**Job**. In the records below, print each line exactly and leave every image out.

**Provided data**.
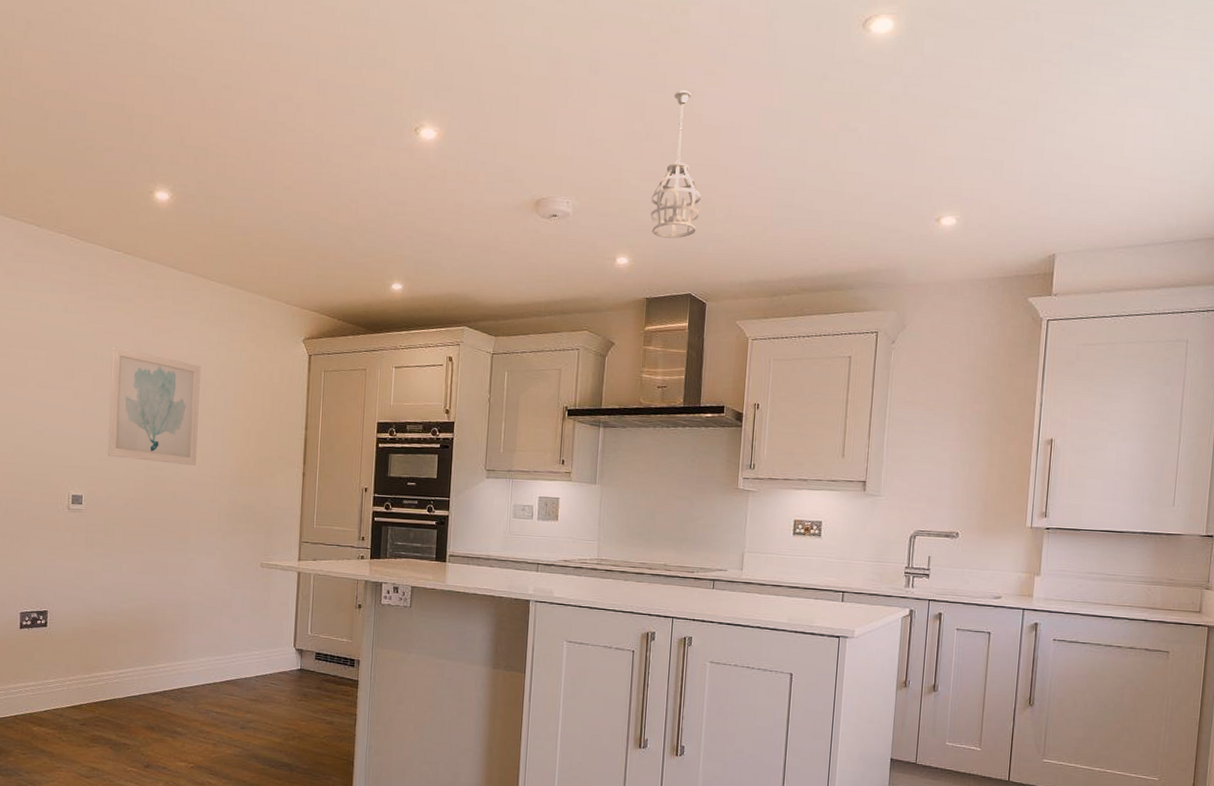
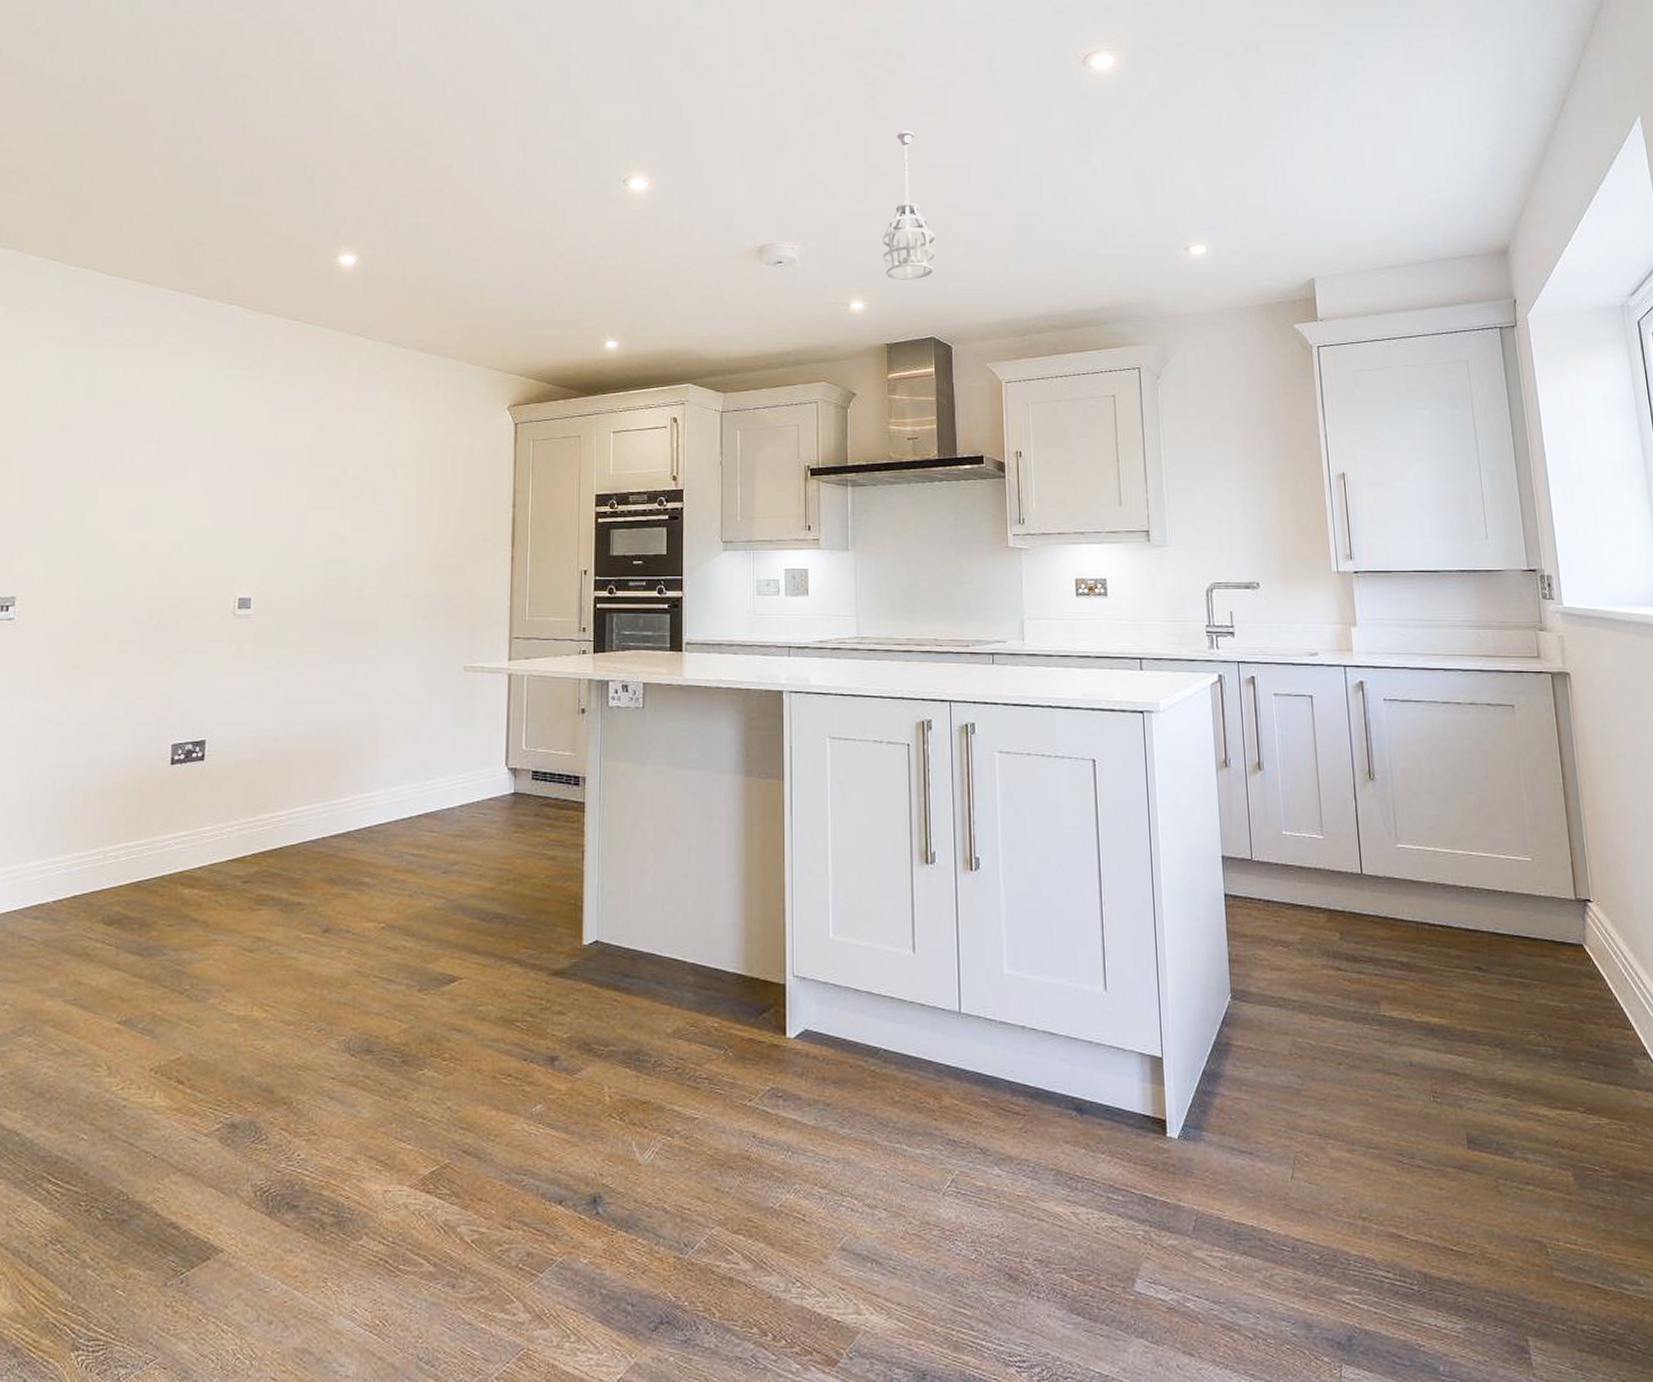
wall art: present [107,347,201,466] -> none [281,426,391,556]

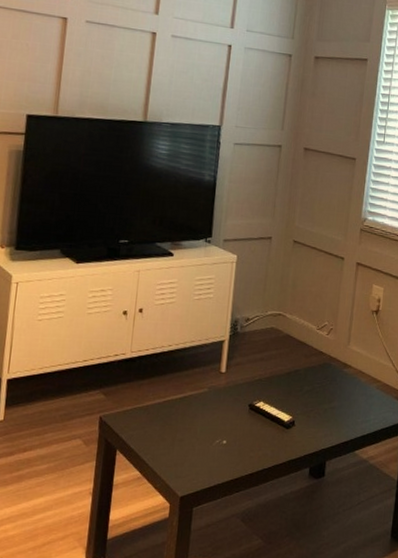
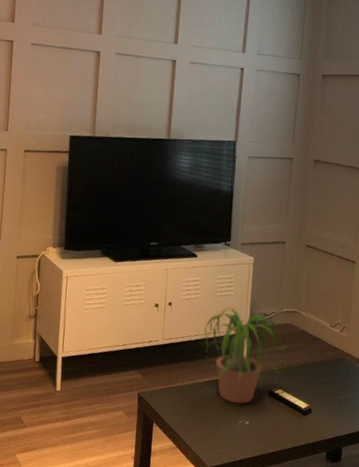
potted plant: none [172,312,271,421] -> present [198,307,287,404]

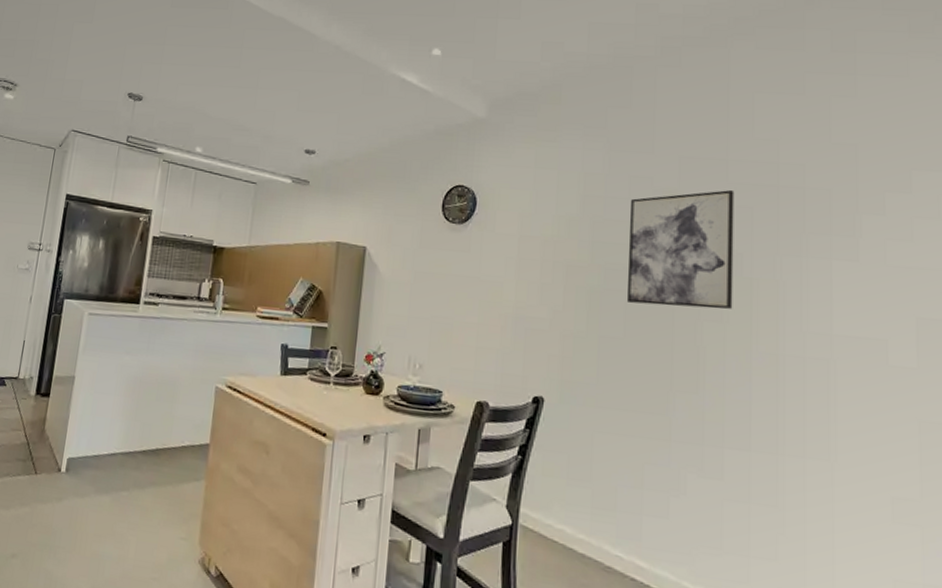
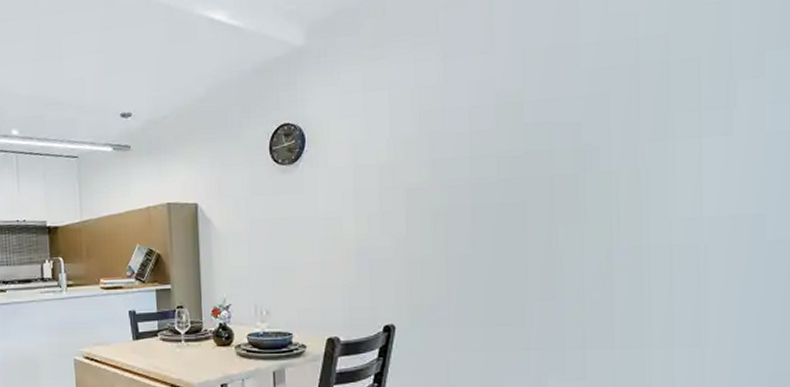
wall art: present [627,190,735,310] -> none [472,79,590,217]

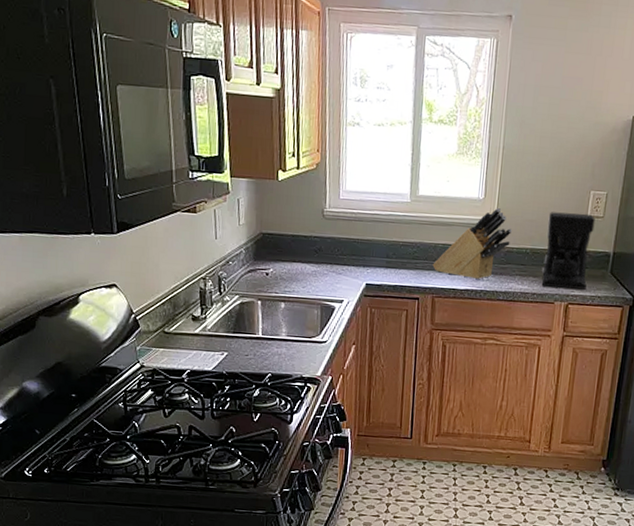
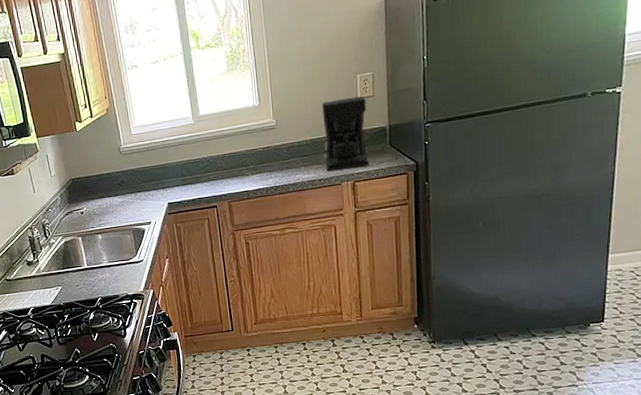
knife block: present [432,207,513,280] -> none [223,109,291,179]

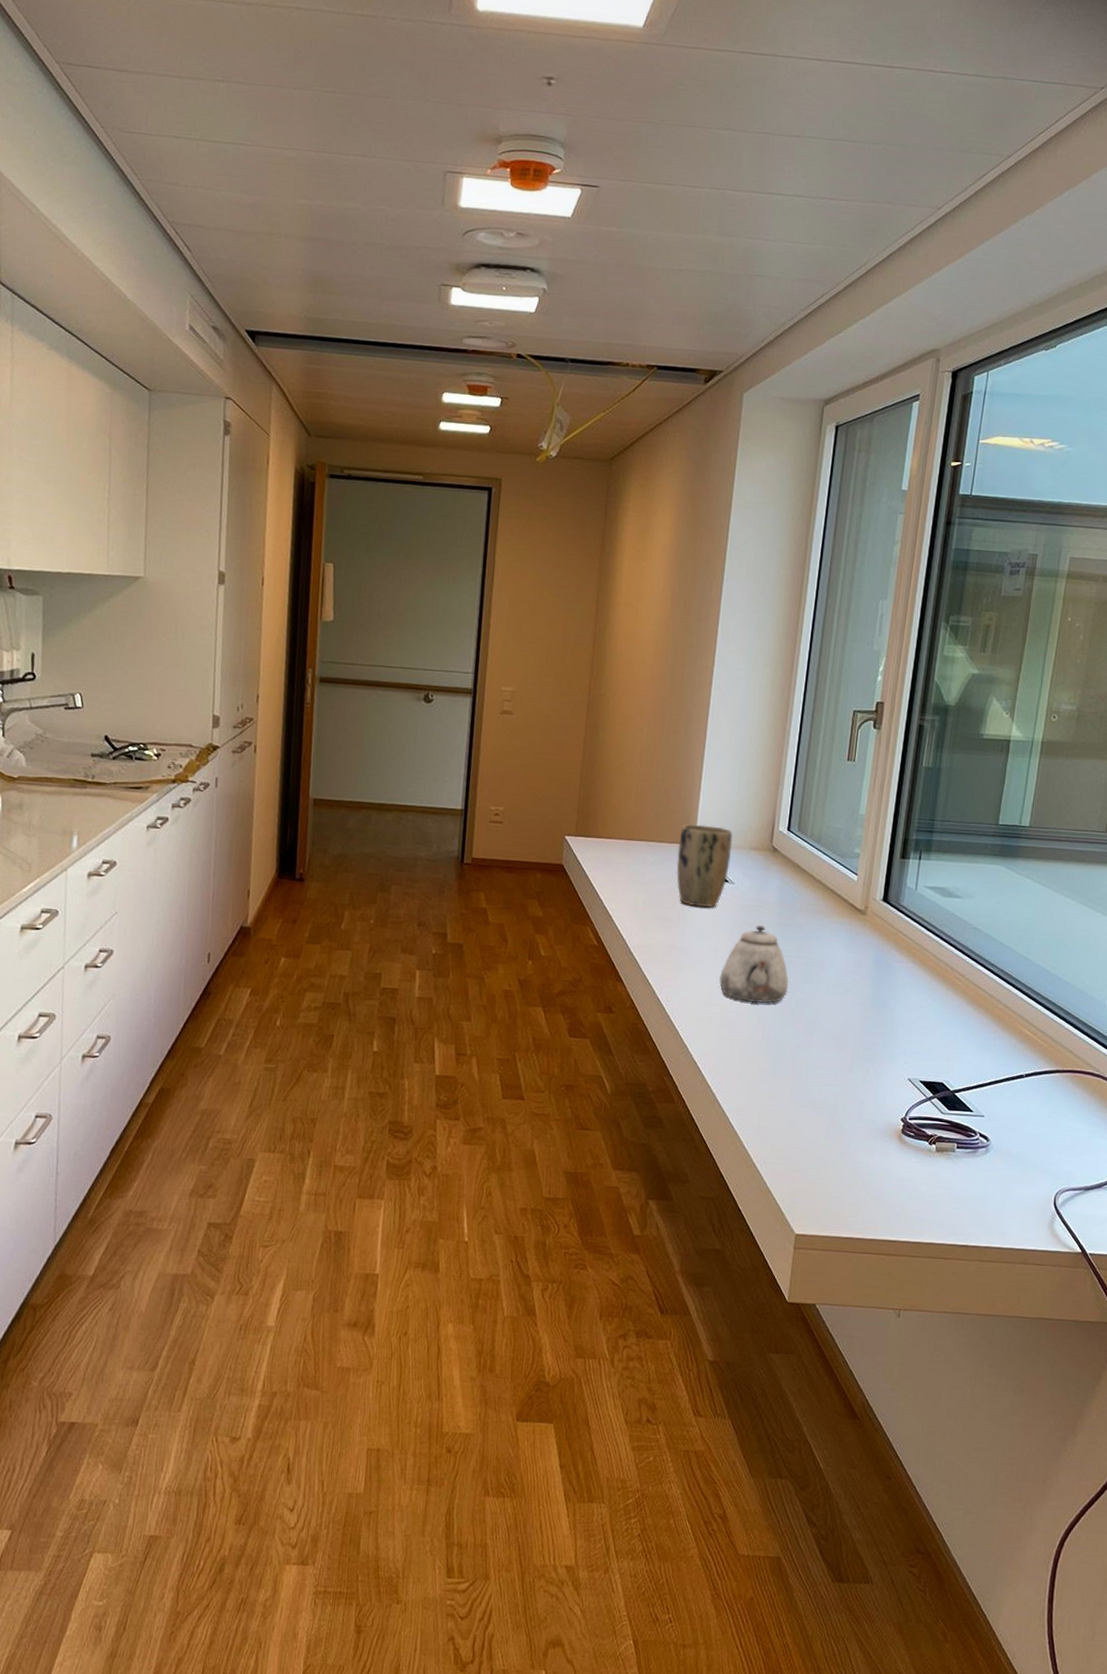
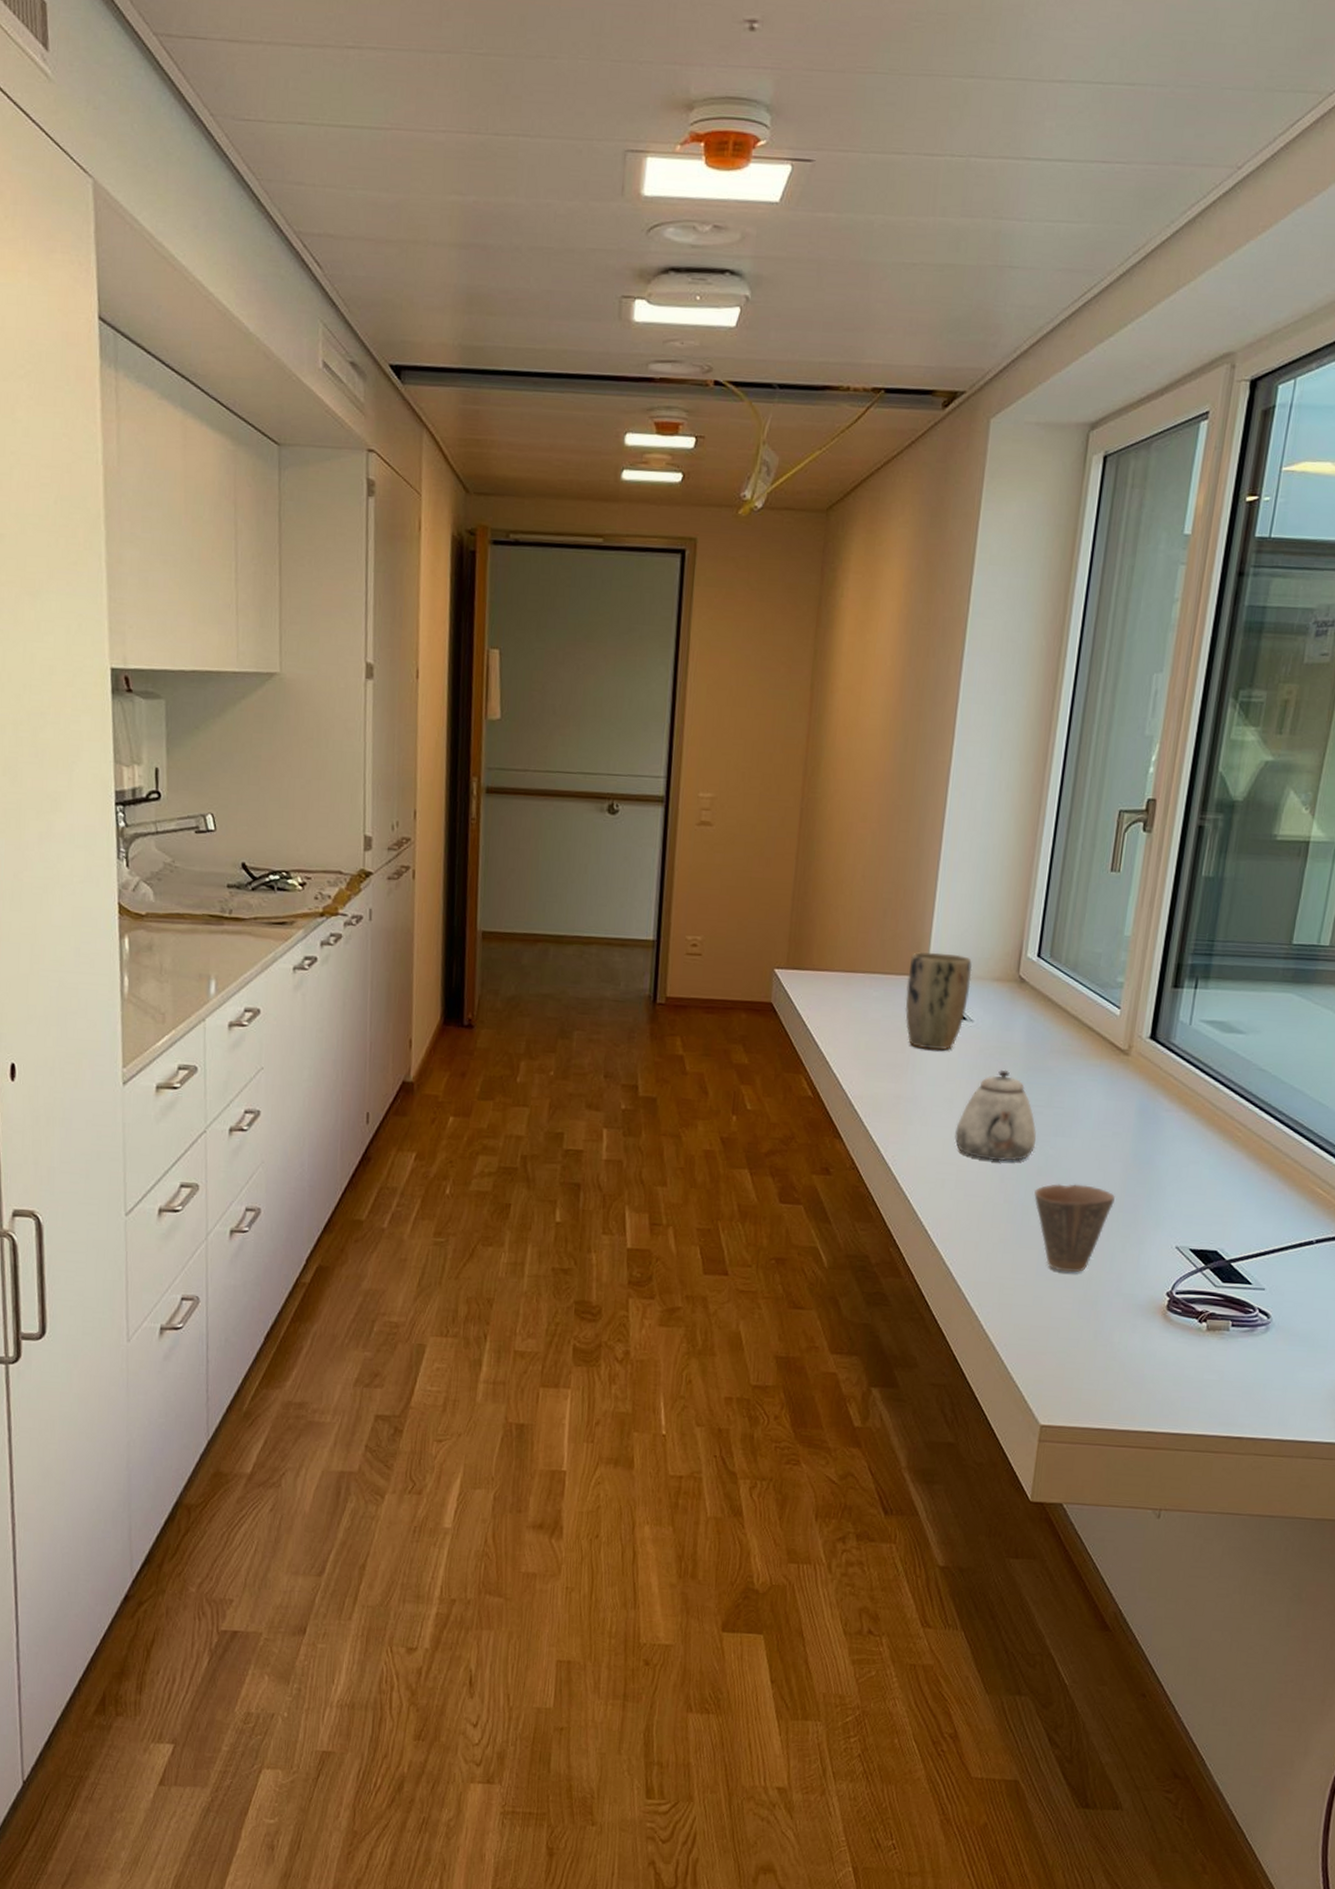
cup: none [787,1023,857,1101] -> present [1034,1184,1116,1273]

**Answer to this exercise**.
wall art: present [107,347,201,466] -> none [281,426,391,556]

potted plant: none [172,312,271,421] -> present [198,307,287,404]

wall art: present [627,190,735,310] -> none [472,79,590,217]

knife block: present [432,207,513,280] -> none [223,109,291,179]

cup: none [787,1023,857,1101] -> present [1034,1184,1116,1273]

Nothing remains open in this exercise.